"God is most glorified in you when you are most satisfied in him in the midst of loss, not prosperity." --John Piper

Saturday, January 29, 2011

Missing the Mark?

Chapter 5 focuses on Mary and Martha. He states that "One who apparently 'got' this lesson was the apostle Paul." (Page 68)

Yes he did. He got that Jesus was everything. No matter what the circumstance, Paul handled it in such an amazing way. Paul walked with God. His life's goal was to know Jesus more. For Paul, I don't think it was a matter of reading "X" number of verses or chapters, but a living and breathing day-to-day relation with Christ. Paul had spent years in the Scriptures but until he had a run in with Christ on the road to Damascus, it did not mean much. But once he met Jesus, he was changed forever. Mary sat at Jesus' feet while Martha got busy with the tasks that "had to be done," but didn't really. Was Jesus going to put on a white glove and look for dust over the doorway? I think that one of the greatest illustrations of modern Christian thought is found right there, that before we come to Jesus, everything in our life has to be squeaky clean. Mary knew different. She got it right. Personal devotions, church attendance, tithing, prayer, forgiveness for others, and the list goes on. Without a love for God it is meaningless, merely a clangning gong or noisy cymbol. "There is no greater thing than to listen to the sound of you voice." (Sound of Your Voice, Third Day - just happen to be listening to it now...powerful!)

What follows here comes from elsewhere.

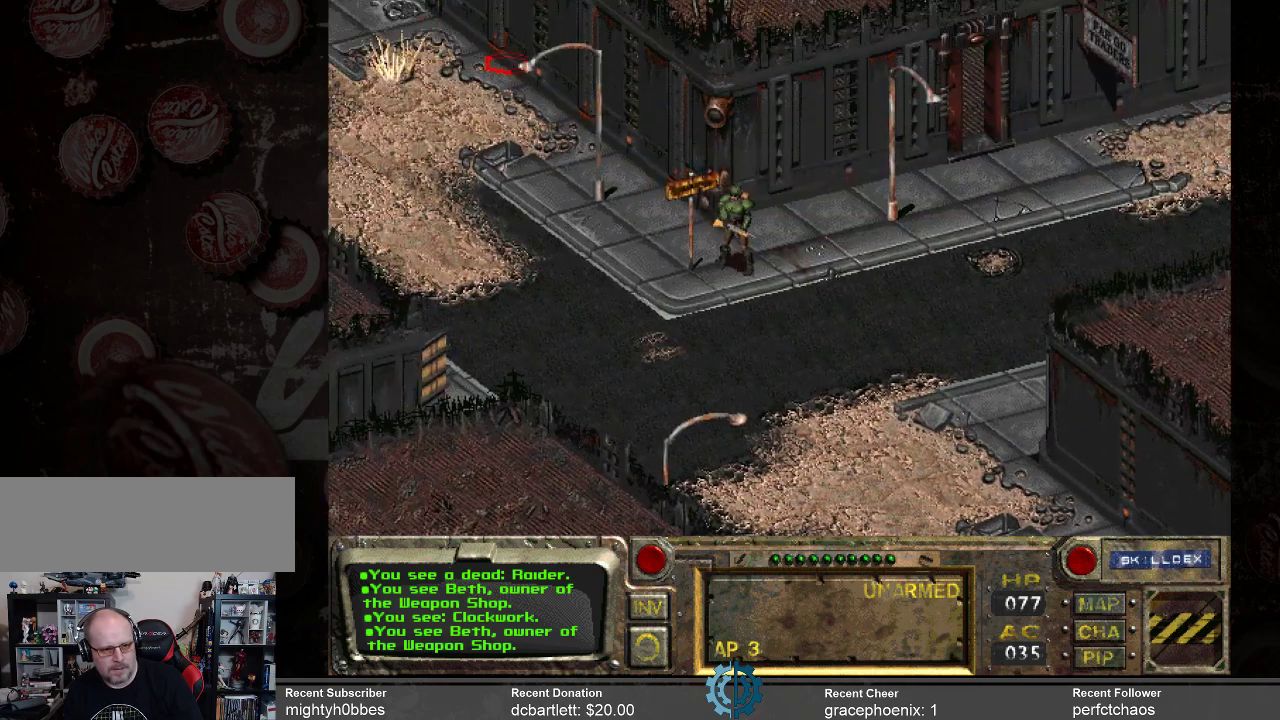
{"keys": [], "mouse": [], "events": []}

Which leads me into a second thought from this chapter. "A basic logical theorem says that if your starting premise is incorrect, then every subsequent conclusion will have a high percentage of also being incorrect." He later says, "In the Christian life, the Bible is your basic premise." But what if, just like the Pharisees and teachers of the law, you approach the Bible with a flawed premise? It is my humble opinion that many in America have done just that, we have made it all about us, what God does for us, how wonderful we are, what we can bring to God, etc. Romans 12:3 warns us not to "think of (ourselves) more highly than (we) ought to think, but to think with sober judgment." But how often do we blow by the real meaning of such verses because of the discomfort we find there?

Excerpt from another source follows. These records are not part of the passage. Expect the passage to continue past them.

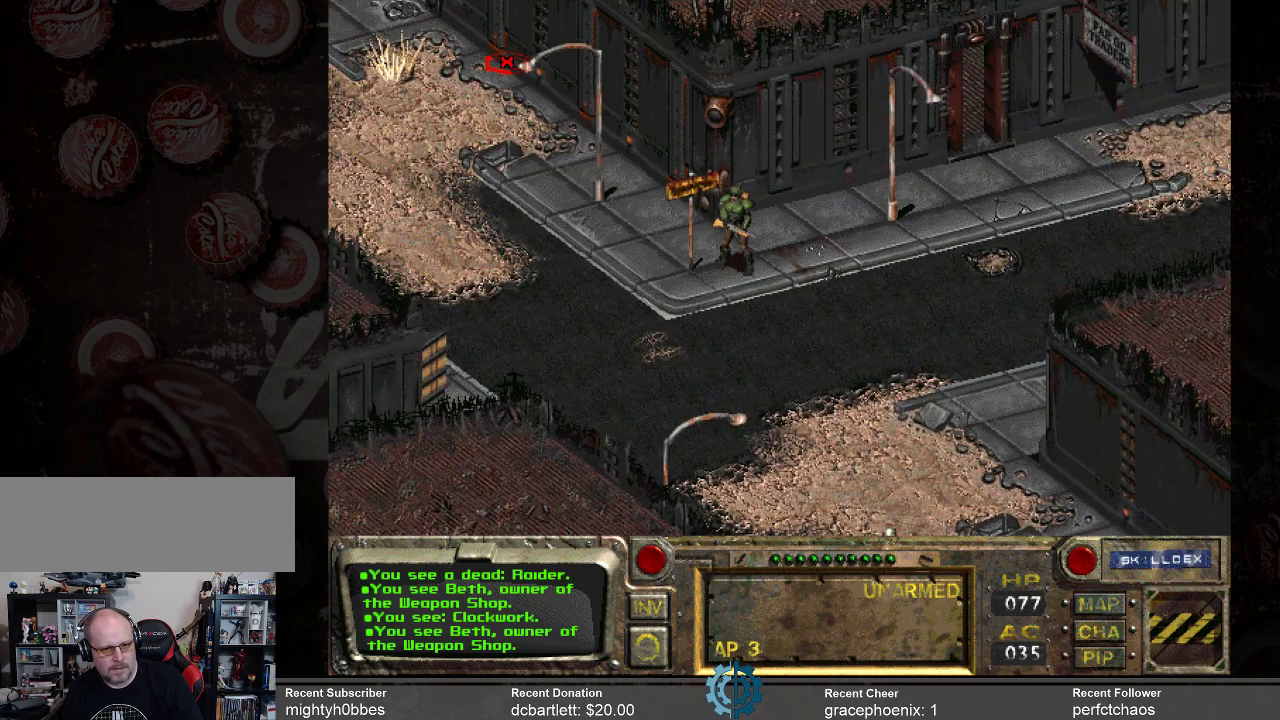
{"keys": [], "mouse": [], "events": []}
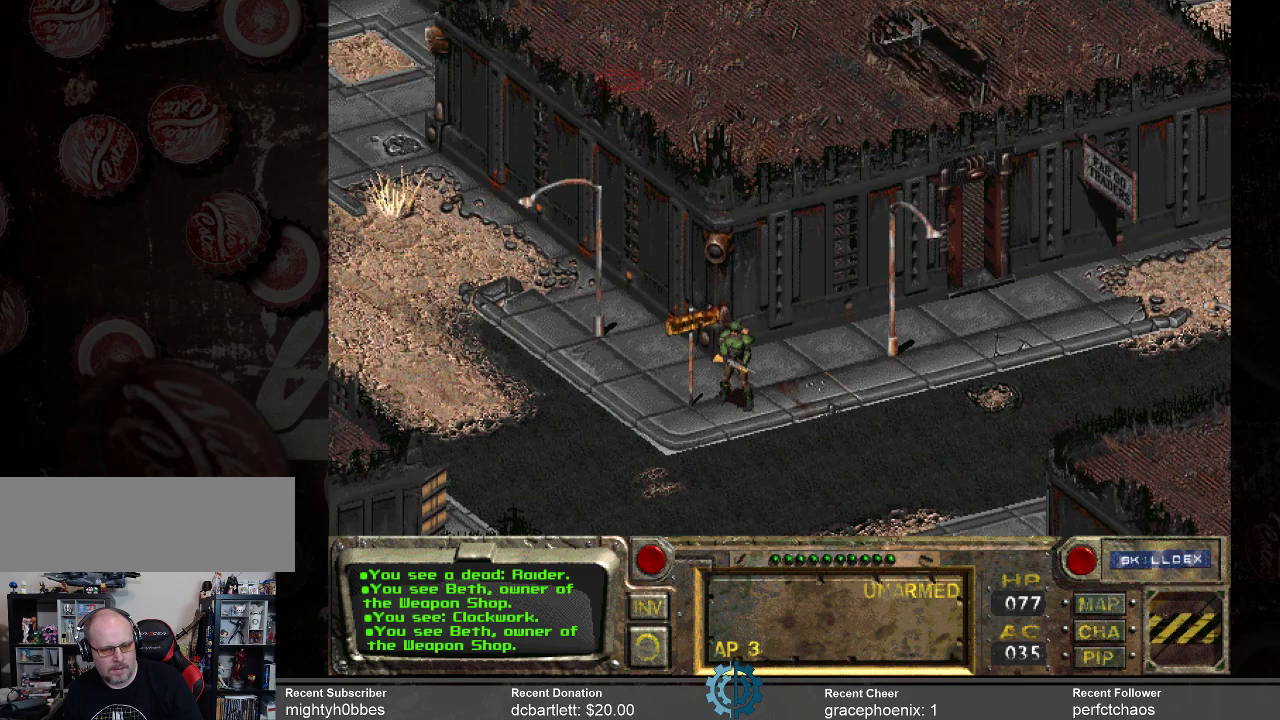
{"keys": [], "mouse": [], "events": []}
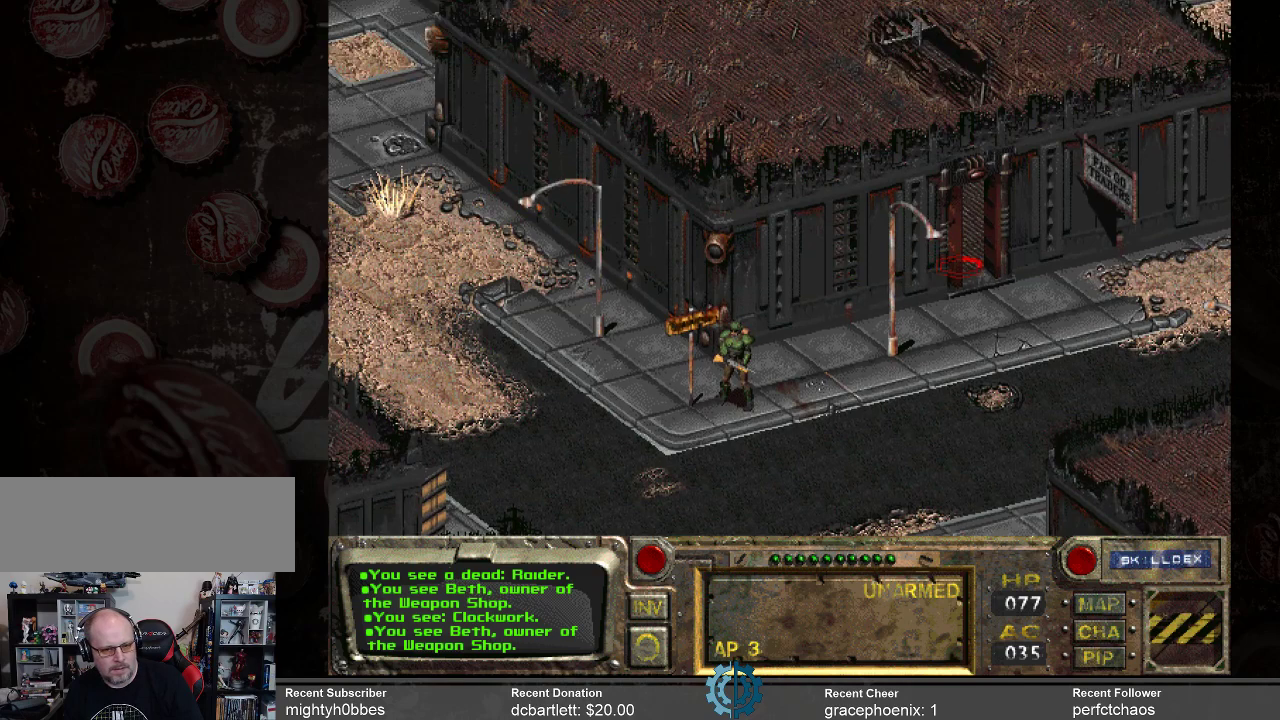
{"keys": [], "mouse": [], "events": []}
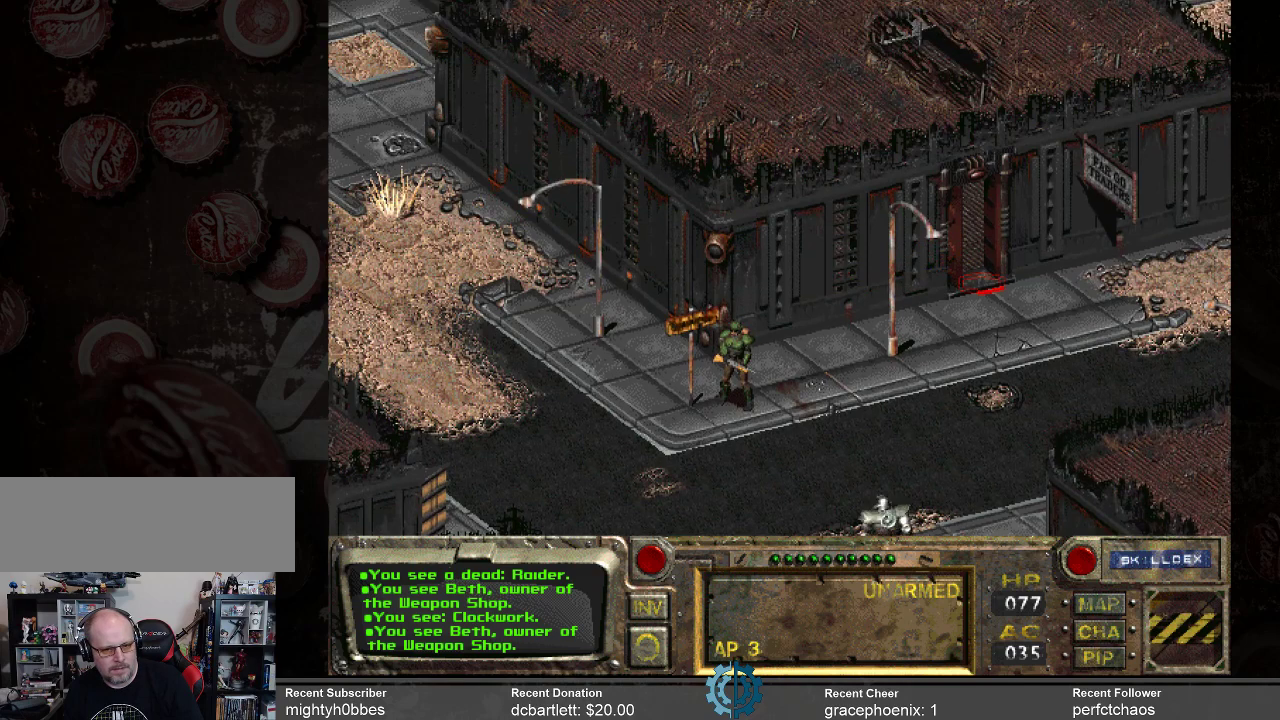
{"keys": [], "mouse": [], "events": [[67, "mouse_left", "down"], [133, "mouse_left", "up"]]}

He wraps up the chapter by saying that "the Bible is not a safe book." Agreed. If we look at it from the worlds point of view, following Jesus is not a safe thing at all, but we certainly don't preach that. Come and join our church, we all love each other here, and there are no problems here. This is the greatest, safest place on earth, with some of the most wonderful people on earth. But is that what Jesus called people to, safety and comfort? Is that the example that He gave? Is that what it means to pick up our cross? Remember, "if your starting premise is incorrect, then every subsequent conclusion will have a high percentage of also being incorrect."